Für die Nutzung im eigenen Haus (Vehicle to Home, V2H) sind derartige Systeme vereinzelt bereits verfügbar, einer breiten, netzdienlichen Anwendung (Vehicle to Grid, V2G) stehen aber hier dieselben rechtlichen Hürden entgegen wie bei stationären Speichern.
Wasserstoff und Methan
Die aktuelle Elektrolyse-Leistung beträgt gerade mal 0,1537 GW. Geht man davon aus, dass ein Elektrolyseur sechs Monate im Jahr für acht Stunden täglich solaren Überschuss-Strom nutzen kann, lassen sich damit 216 GWh Wasserstoff herstellen. Durch Methanisierung und Rückverstromung lassen sich daraus wieder 150 GWh Strom erzeugen.
Die Pläne allerdings sind ehrgeizig: Bis 2030 sollen 13,4 GW an Elektrolyseleistung zur Verfügung stehen. Dies würde unter gleichen Annahmen (6 Monate * 8h) eine jährliche Kapazität von über 19.300 GWh Wasserstoff, nach Rückverstromung also ca. 13.500 GWh Strom bedeuten. Hiermit ließe sich auch eine Dunkelflaute überbrücken.
Die installierte Leistung von Gaskraftwerken beträgt aktuell ca. 36 GW und die Bundesregierung plant die Errichtung von weiteren 10 GW. Also auch hier wäre genug Leistung vorhanden. Daher setzt die Politik voll auf grünen Wasserstoff und Methan als einer der Hauptpfeiler der Energiewende. Aber ist das auch wirtschaftlich?
Kostenentwicklung
Vielleicht ist Ihnen aufgefallen, dass der Abschnitt zu den Kosten von Batteriespeichern in der Vergangenheitsform formuliert sind. Tatsächlich sind die Kosten für Batteriespeicher seit 1990 kontinuierlich gefallen – kostete damals die Kilowattstunde Speicherkapazität noch 7.523$, so waren es 2018 nur noch 181$. Meldungen vom April 2024 berichten von Preisen von nur noch 75$/kWh.
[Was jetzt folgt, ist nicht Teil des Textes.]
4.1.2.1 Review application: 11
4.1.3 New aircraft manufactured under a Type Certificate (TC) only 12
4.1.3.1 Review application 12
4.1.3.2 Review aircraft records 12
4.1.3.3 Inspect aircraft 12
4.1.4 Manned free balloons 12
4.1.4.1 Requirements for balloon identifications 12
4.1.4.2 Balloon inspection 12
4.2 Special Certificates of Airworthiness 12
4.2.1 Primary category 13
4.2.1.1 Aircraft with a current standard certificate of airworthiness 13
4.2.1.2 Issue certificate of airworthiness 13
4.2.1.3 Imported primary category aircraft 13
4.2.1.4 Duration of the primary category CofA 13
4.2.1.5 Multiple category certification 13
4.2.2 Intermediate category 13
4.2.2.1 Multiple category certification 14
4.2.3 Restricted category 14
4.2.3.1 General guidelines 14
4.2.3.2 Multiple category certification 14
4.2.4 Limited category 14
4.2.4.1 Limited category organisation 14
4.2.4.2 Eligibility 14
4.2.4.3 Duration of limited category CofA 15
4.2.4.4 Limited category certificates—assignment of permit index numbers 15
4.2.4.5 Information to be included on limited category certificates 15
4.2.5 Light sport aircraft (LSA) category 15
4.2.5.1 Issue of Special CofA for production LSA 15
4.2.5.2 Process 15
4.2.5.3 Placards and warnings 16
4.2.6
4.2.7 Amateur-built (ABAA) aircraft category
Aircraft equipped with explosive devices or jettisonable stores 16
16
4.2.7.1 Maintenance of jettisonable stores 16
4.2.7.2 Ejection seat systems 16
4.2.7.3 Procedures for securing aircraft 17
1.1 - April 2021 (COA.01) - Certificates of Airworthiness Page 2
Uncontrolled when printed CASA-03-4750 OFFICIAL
Nun sind dies allerdings die Preise für die reinen Zellen. Eine einsatzfähige Batterie inklusive Elektronik kostet aktuell ca. 400 €/kWh. Aber auch diese Preise bedeuten nur noch Speicherkosten von ca. 10ct/kWh. Für Großprojekte wird sogar meist mit ca. 5ct/kWh gerechnet. Somit sind Batteriespeicher sowohl als Heim- als auch als Großspeicher lukrativ geworden und ein weiterer exponentieller Anstieg in installierter Kapazität und Leistung höchst wahrscheinlich. Die Kombination aus Photovoltaik uns Speichern hat kostenmäßig die Kohleverstromung mittlerweile eingeholt. Bis Ende 2025 sind in Deutschland konkret 3 GWh zusätzliche Großspeicher geplant:
Nun ist das angesichts des Bedarfs immer noch sehr wenig, aber passt man eine exponentielle Kurve auf die Kapazität von Heimspeichern und schreibt sie bis 2030 fort, so ergibt sich eine Gesamtkapazität von 595 GWh – wodurch die nächtliche Lücke mehr als gedeckt wäre.
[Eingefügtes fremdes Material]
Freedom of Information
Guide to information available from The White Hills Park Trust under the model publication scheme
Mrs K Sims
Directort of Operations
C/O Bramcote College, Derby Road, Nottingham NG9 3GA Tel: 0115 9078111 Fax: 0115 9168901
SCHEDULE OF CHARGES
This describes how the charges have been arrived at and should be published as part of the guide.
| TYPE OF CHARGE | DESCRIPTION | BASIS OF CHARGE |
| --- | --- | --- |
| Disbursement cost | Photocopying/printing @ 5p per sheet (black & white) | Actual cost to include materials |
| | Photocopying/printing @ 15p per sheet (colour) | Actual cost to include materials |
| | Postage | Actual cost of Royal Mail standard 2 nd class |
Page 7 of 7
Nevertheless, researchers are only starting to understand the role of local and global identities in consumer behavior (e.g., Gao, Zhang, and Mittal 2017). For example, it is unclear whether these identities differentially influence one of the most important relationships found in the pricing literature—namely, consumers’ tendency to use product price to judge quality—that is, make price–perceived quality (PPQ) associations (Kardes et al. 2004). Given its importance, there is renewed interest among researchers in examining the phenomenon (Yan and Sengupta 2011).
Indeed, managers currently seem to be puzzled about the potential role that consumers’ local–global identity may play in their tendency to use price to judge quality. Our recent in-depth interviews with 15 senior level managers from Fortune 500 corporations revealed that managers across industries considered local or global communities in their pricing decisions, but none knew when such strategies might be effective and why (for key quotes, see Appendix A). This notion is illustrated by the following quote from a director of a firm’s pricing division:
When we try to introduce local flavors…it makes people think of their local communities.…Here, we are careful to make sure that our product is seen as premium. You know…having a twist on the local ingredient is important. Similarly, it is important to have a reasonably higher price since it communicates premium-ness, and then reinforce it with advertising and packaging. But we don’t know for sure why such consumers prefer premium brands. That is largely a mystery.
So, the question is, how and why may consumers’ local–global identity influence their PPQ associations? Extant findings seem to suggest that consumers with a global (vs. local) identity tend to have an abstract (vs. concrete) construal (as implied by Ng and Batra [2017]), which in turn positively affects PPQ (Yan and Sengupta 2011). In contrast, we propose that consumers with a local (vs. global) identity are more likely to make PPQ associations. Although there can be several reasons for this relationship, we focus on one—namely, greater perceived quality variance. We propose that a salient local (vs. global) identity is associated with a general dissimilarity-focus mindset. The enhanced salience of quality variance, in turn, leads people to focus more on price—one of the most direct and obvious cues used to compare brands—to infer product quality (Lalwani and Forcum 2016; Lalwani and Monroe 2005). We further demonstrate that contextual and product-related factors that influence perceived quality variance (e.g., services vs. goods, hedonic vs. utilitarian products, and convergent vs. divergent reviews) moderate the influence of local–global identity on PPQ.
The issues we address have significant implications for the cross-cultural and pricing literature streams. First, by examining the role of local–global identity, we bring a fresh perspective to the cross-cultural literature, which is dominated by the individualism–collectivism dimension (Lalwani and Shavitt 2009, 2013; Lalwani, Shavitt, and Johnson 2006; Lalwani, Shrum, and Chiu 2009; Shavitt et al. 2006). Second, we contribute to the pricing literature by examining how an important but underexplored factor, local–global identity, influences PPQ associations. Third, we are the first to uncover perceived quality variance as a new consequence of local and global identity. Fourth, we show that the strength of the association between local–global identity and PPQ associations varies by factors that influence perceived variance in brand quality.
Batterien als Langzeitspeicher?
Aktuell werden Batteriespeicher ausschließlich als Kurzzeitspeicher genutzt und geplant. Es gibt hierfür zwei Gründe: Der eine ist die Selbstentladung von Akkumulatoren, die für Lithium-Ionen-Akkus bei ca. 4% pro Monat liegt. Für Batterien, die einen Wirkungsgrad von über 90% haben, ist dies eine nicht hinnehmbarer Verlust. Setzt man es aber ins Verhältnis in die Verluste bei der Herstellung und Rückverstromung von Wasserstoff bzw. Methan von ca.60%, so ergeben sich interessante Implikationen.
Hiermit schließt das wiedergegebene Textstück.